Projecting a photo on screen for all parties at once and having the capability to zoom in and indicate relevant areas can be much more effective than using words, said Greenwood.
But Elizabeth Miller, an international expert in e-courts and the head of e-court services at Law In Order, has seen digital presentations overused.
“I worked on a jury trial that went for many months in Melbourne and some of the expert presentations became a little unbelievable for the jury; they started to lose interest in that type of evidence,” said Miller, adding that complex presentations of GPS systems and forensic materials can confuse a jury.
Clumsy technology
Paper won’t go away, said Miller, because judges and witnesses often want to look at evidence in front of them in hard copy.
“I think class actions really lend themselves to still having paper in the room because the witnesses might not feel comfortable with having electronic evidence in front of them,” said Miller.
Digital exhibits can also be much clumsier than using paper, said Greenwood, and flicking between pages on a centrally-controlled screen is slow.
“It’s perfectly possible for each of the individuals to be able to control their own screen.

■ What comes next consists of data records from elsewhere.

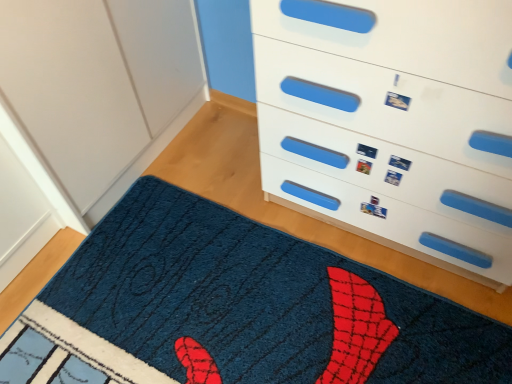
This screenshot has height=384, width=512. What do you see at coordinates (393, 123) in the screenshot?
I see `white plastic chest of drawers at upper right` at bounding box center [393, 123].

Measure the distance between point (476, 3) and camera.

A distance of 27.95 inches exists between point (476, 3) and camera.

Locate an element on the screen. This screenshot has width=512, height=384. white plastic chest of drawers at upper right is located at coordinates (393, 123).

What do you see at coordinates (260, 303) in the screenshot? Image resolution: width=512 pixels, height=384 pixels. I see `blue shaggy mat at lower center` at bounding box center [260, 303].

The width and height of the screenshot is (512, 384). I want to click on blue shaggy mat at lower center, so click(x=260, y=303).

This screenshot has height=384, width=512. In order to click on white plastic chest of drawers at upper right in this screenshot , I will do `click(393, 123)`.

Considering the relative positions of white plastic chest of drawers at upper right and blue shaggy mat at lower center in the image provided, is white plastic chest of drawers at upper right to the left or to the right of blue shaggy mat at lower center?

In the image, white plastic chest of drawers at upper right appears on the right side of blue shaggy mat at lower center.

Is white plastic chest of drawers at upper right closer to the viewer compared to blue shaggy mat at lower center?

Yes, white plastic chest of drawers at upper right is closer to the viewer.

Which is nearer, (450, 43) or (308, 281)?

Point (450, 43) is positioned closer to the camera compared to point (308, 281).

From the image's perspective, which is above, white plastic chest of drawers at upper right or blue shaggy mat at lower center?

white plastic chest of drawers at upper right appears higher in the image.

In the scene shown: From a real-world perspective, is white plastic chest of drawers at upper right over blue shaggy mat at lower center?

Yes.

Does white plastic chest of drawers at upper right have a greater width compared to blue shaggy mat at lower center?

In fact, white plastic chest of drawers at upper right might be narrower than blue shaggy mat at lower center.

Does white plastic chest of drawers at upper right have a lesser height compared to blue shaggy mat at lower center?

No.

Considering the sizes of objects white plastic chest of drawers at upper right and blue shaggy mat at lower center in the image provided, who is bigger, white plastic chest of drawers at upper right or blue shaggy mat at lower center?

Result: Bigger between the two is white plastic chest of drawers at upper right.

Is white plastic chest of drawers at upper right inside or outside of blue shaggy mat at lower center?

white plastic chest of drawers at upper right cannot be found inside blue shaggy mat at lower center.

Is white plastic chest of drawers at upper right touching blue shaggy mat at lower center?

white plastic chest of drawers at upper right and blue shaggy mat at lower center are not in contact.

Is white plastic chest of drawers at upper right positioned with its back to blue shaggy mat at lower center?

No, white plastic chest of drawers at upper right's orientation is not away from blue shaggy mat at lower center.

Can you tell me how much white plastic chest of drawers at upper right and blue shaggy mat at lower center differ in facing direction?

They differ by 180 degrees in their facing directions.

Measure the distance between white plastic chest of drawers at upper right and blue shaggy mat at lower center.

17.40 inches.

Locate an element on the screen. The width and height of the screenshot is (512, 384). mat that is behind the white plastic chest of drawers at upper right is located at coordinates (260, 303).

Considering the relative positions of blue shaggy mat at lower center and white plastic chest of drawers at upper right in the image provided, is blue shaggy mat at lower center to the right of white plastic chest of drawers at upper right from the viewer's perspective?

No.

Which object is closer to the camera, blue shaggy mat at lower center or white plastic chest of drawers at upper right?

white plastic chest of drawers at upper right is in front.

Is point (228, 229) behind point (413, 62)?

Yes, it is.

From the image's perspective, is blue shaggy mat at lower center located above or below white plastic chest of drawers at upper right?

blue shaggy mat at lower center is situated lower than white plastic chest of drawers at upper right in the image.

From a real-world perspective, which object stands above the other?

From a 3D spatial view, white plastic chest of drawers at upper right is above.

Between blue shaggy mat at lower center and white plastic chest of drawers at upper right, which one has larger width?

blue shaggy mat at lower center is wider.

Is blue shaggy mat at lower center taller than white plastic chest of drawers at upper right?

No, blue shaggy mat at lower center is not taller than white plastic chest of drawers at upper right.

Between blue shaggy mat at lower center and white plastic chest of drawers at upper right, which one has larger size?

Bigger between the two is white plastic chest of drawers at upper right.

Is blue shaggy mat at lower center located outside white plastic chest of drawers at upper right?

blue shaggy mat at lower center is positioned outside white plastic chest of drawers at upper right.

Is blue shaggy mat at lower center not close to white plastic chest of drawers at upper right?

No, blue shaggy mat at lower center is not far from white plastic chest of drawers at upper right.

Could you tell me if blue shaggy mat at lower center is turned towards white plastic chest of drawers at upper right?

Yes, blue shaggy mat at lower center is oriented towards white plastic chest of drawers at upper right.

Can you tell me how much blue shaggy mat at lower center and white plastic chest of drawers at upper right differ in facing direction?

180 degrees separate the facing orientations of blue shaggy mat at lower center and white plastic chest of drawers at upper right.

How much distance is there between blue shaggy mat at lower center and white plastic chest of drawers at upper right?

blue shaggy mat at lower center and white plastic chest of drawers at upper right are 17.40 inches apart.

In order to click on mat beneath the white plastic chest of drawers at upper right (from a real-world perspective) in this screenshot , I will do `click(260, 303)`.

Locate an element on the screen. This screenshot has height=384, width=512. mat to the left of white plastic chest of drawers at upper right is located at coordinates (260, 303).

Find the location of a particular element. Image resolution: width=512 pixels, height=384 pixels. mat below the white plastic chest of drawers at upper right (from a real-world perspective) is located at coordinates (260, 303).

My challenge to all the technology companies that offer services in terms of organising documents on screen is to do it more quickly than I can do it with my folders right beside me,” said Greenwood.
Chicken and egg problem
Support for barristers looking to utilise courtroom technology is often wanting, added Greenwood.
“In the Federal Court, for example, they have some fabulous facilities, but the arrangements are difficult: a specialist came in to operate the technology but didn’t know how to. In other courts there’s almost no [support] and parties are required to give notice about what will be involved,” he said, adding that it could be a supply-and-demand problem as many barristers don’t use, and aren’t familiar with, courtroom technology.
“You’ll see now often in court, barristers standing up to address and they have a laptop in front of them. The laptop doesn’t help if they’re reading off the screen.
“We need to educate [barristers] more about clever ways to use this technology to present the case to the judge and to the jury.”
The younger generation of practitioners is driving demand for new technology, especially mobile-device capabilities, said Talbot.
Security issues are a key concern for courts, but Talbot said he is keen to enable mobile technology as soon as possible in a “structured and censored way”.
Greenwood is also urging courts to implement wireless connections.
“We’ve just got to be able to have local area networks within each courtroom and be able to say ‘here’s an iPad judge, here’s an iPad witness, and here’s the documents, lets all look at it’,” he said.
All submissions should also contain hyperlinks to any cases mentioned so that judges can immediately go to them, said Greenwood.
“The technology’s there, so we might as well be using it.”